[PROBLEMS TO SOLVE]:
[a] Copy out the Nordstrom article, everything from "The special committee, composed" down to "to go private.", switching "brothers" to "siblings".
[b] Resume the Nordstrom article from where it stops.

[DOCUMENT SECTION]:
--- START ---

The offer was received by a special committee of the board of directors of Nordstrom Inc., which confirmed the receipt of it on Wednesday morning.

The proposal states that the merger consideration would be financed through a combination of rollover equity and cash commitments by members of the Nordstrom family and Liverpool and $250 million in new bank financing, with the existing indebtedness of the company to remain outstanding. Mexico’s Liverpool department store chain had 15.76 million shares of Nordstrom, representing a 9.63 percent stake as of June 30, 2024. Liverpool first purchased Nordstrom stock in 2022 and is the largest institutional holder of Nordstrom stock.

The special committee, composed of independent and disinterested directors, was formed in response to interest expressed by Erik and Pete Nordstrom earlier this year in exploring a possible transaction. Erik is chief executive officer of Nordstrom, and Pete is president and chief brand officer. The brothers own approximately 9.5 percent of the stock, while the Nordstrom family owns approximately one-third. The family and any partners would have to own more than 50 percent of the voting shares to go private.

--- END ---

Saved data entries
--- START ---

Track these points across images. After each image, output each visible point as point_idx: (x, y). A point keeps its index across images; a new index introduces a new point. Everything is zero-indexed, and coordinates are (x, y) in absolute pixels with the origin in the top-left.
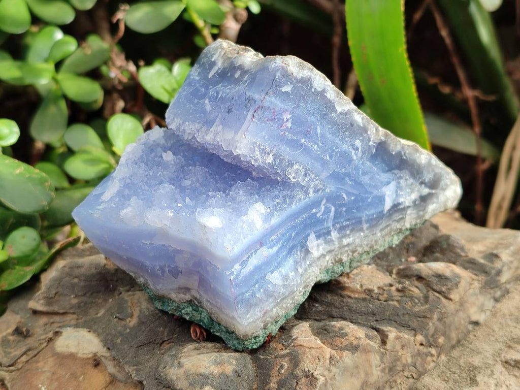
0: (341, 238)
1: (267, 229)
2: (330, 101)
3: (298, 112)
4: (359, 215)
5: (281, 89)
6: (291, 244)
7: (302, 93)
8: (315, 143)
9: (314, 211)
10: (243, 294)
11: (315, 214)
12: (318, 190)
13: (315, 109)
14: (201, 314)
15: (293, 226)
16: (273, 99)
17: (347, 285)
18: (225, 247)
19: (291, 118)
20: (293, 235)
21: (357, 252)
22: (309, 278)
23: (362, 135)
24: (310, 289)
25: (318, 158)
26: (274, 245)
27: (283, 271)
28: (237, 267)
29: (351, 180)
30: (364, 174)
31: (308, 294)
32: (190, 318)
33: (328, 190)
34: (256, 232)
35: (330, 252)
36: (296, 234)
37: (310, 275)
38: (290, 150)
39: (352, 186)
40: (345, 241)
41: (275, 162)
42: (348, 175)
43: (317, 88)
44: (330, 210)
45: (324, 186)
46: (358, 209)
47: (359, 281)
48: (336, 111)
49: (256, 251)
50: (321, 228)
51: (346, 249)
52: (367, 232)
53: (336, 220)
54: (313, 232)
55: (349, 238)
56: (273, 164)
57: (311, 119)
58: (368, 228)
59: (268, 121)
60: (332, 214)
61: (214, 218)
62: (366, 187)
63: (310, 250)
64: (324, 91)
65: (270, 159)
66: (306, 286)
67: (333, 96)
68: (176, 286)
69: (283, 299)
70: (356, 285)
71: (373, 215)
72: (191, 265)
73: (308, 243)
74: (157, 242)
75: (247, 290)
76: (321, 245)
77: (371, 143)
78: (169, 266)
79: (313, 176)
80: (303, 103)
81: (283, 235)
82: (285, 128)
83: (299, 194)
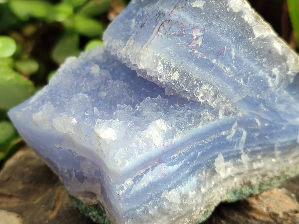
0: (251, 163)
1: (167, 147)
2: (247, 24)
3: (210, 30)
4: (272, 141)
5: (191, 4)
6: (195, 163)
7: (216, 11)
8: (229, 66)
9: (224, 133)
10: (134, 209)
11: (225, 136)
12: (229, 113)
13: (229, 30)
14: (104, 219)
15: (198, 146)
16: (182, 14)
17: (254, 206)
18: (114, 161)
19: (202, 36)
20: (198, 155)
21: (267, 176)
22: (212, 198)
23: (280, 64)
24: (212, 209)
25: (230, 81)
26: (175, 163)
27: (183, 189)
28: (129, 182)
29: (265, 106)
30: (280, 102)
31: (210, 213)
32: (97, 220)
33: (240, 114)
34: (154, 148)
35: (239, 174)
36: (202, 154)
37: (214, 196)
38: (199, 69)
39: (266, 113)
40: (256, 165)
41: (182, 80)
42: (264, 102)
43: (233, 8)
44: (241, 135)
45: (236, 109)
46: (271, 136)
47: (266, 204)
48: (254, 36)
49: (153, 168)
50: (231, 150)
51: (256, 172)
52: (279, 158)
53: (247, 145)
54: (221, 154)
55: (260, 162)
56: (178, 82)
57: (225, 39)
58: (280, 155)
59: (174, 36)
60: (243, 138)
61: (109, 129)
62: (281, 115)
63: (216, 170)
64: (241, 13)
65: (175, 76)
66: (209, 206)
67: (251, 20)
68: (83, 190)
69: (179, 218)
70: (262, 207)
71: (286, 143)
72: (93, 173)
73: (215, 164)
74: (65, 147)
75: (138, 205)
76: (230, 166)
77: (289, 73)
78: (75, 171)
79: (224, 98)
80: (217, 22)
81: (187, 154)
82: (194, 45)
83: (207, 115)
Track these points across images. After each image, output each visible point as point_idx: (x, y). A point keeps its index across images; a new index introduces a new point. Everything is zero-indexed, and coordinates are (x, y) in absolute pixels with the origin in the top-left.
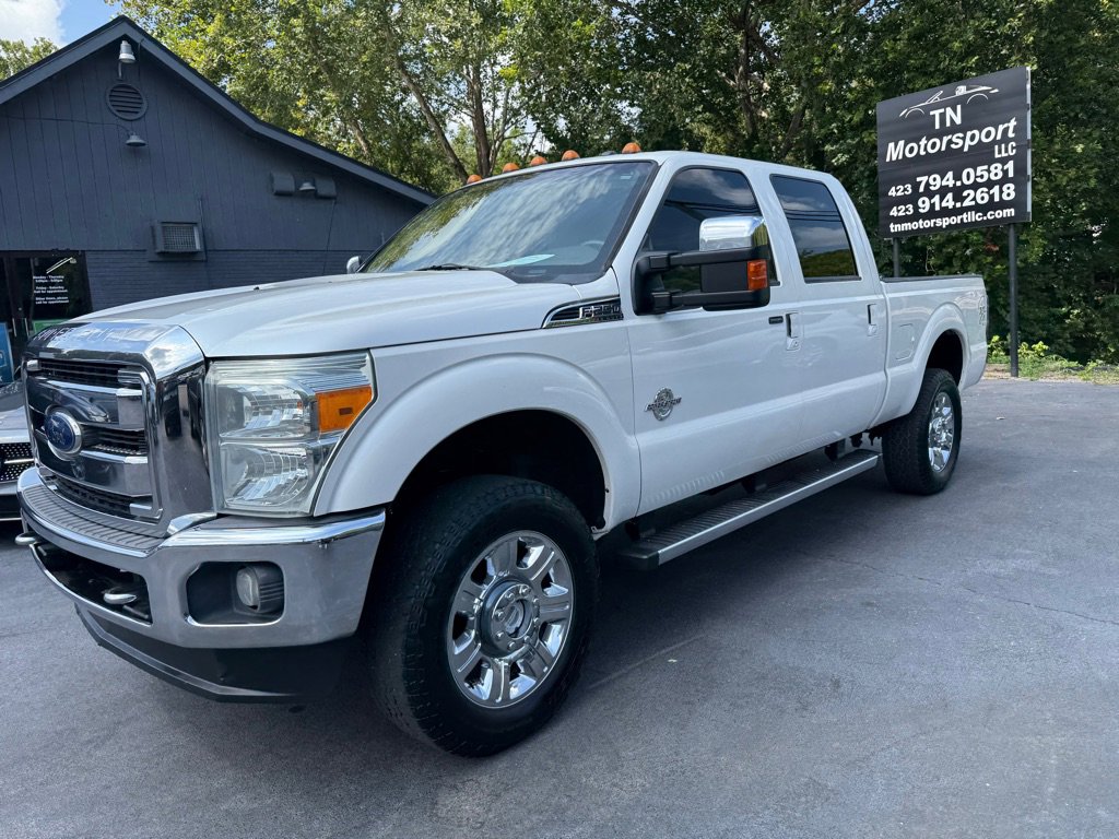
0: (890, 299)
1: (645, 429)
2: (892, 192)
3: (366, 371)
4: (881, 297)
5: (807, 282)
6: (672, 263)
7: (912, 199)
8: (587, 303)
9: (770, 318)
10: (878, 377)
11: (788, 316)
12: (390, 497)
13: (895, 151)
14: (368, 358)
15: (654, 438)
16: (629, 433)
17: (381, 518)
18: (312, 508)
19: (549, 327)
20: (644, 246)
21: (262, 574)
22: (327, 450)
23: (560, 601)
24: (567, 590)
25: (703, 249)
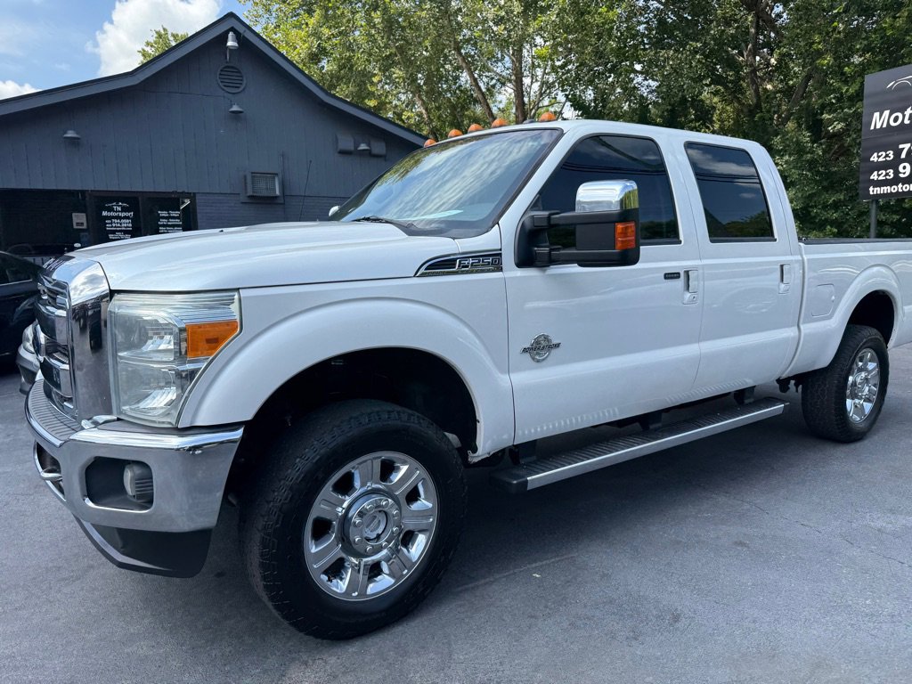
0: (808, 260)
1: (519, 369)
2: (874, 158)
3: (234, 307)
4: (799, 258)
5: (712, 241)
6: (552, 222)
7: (894, 165)
8: (466, 256)
9: (665, 274)
10: (791, 332)
11: (687, 273)
12: (249, 416)
13: (879, 120)
14: (236, 297)
15: (529, 377)
16: (502, 372)
17: (238, 434)
18: (178, 421)
19: (423, 275)
20: (534, 205)
21: (138, 470)
22: (192, 374)
23: (424, 514)
24: (430, 505)
25: (579, 211)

--- END ---

[ANSWERS PER TASK]:
[a]
The special committee, composed of independent and disinterested directors, was formed in response to interest expressed by Erik and Pete Nordstrom earlier this year in exploring a possible transaction. Erik is chief executive officer of Nordstrom, and Pete is president and chief brand officer. The siblings own approximately 9.5 percent of the stock, while the Nordstrom family owns approximately one-third. The family and any partners would have to own more than 50 percent of the voting shares to go private.

[b]
Erik Nordstrom
Erik Nordstrom

“The special committee and the other independent directors will carefully review the proposal in consultation with independent financial and legal advisers to determine the course of action that is in the best interests of Nordstrom and all shareholders. No action is required by Nordstrom shareholders at this time,” the committee said in its statement Wednesday.

“There can be no assurance that the company will pursue this transaction or other strategic outcome, or that a proposed transaction will be approved or consummated. The company does not intend to disclose further developments regarding this matter unless and until further disclosure is determined to be appropriate or necessary,” the committee stated.